**EXERCISE BRIEF:** Rewrite the material below so that every instance of "pose" becomes "view", leaving everything else unchanged.

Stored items
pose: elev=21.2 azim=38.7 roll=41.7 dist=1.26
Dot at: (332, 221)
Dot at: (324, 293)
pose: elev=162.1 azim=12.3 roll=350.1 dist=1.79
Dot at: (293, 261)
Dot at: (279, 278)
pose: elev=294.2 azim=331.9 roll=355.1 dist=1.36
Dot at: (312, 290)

**OUTPUT BELOW:**
view: elev=21.2 azim=38.7 roll=41.7 dist=1.26
Dot at: (332, 221)
Dot at: (324, 293)
view: elev=162.1 azim=12.3 roll=350.1 dist=1.79
Dot at: (293, 261)
Dot at: (279, 278)
view: elev=294.2 azim=331.9 roll=355.1 dist=1.36
Dot at: (312, 290)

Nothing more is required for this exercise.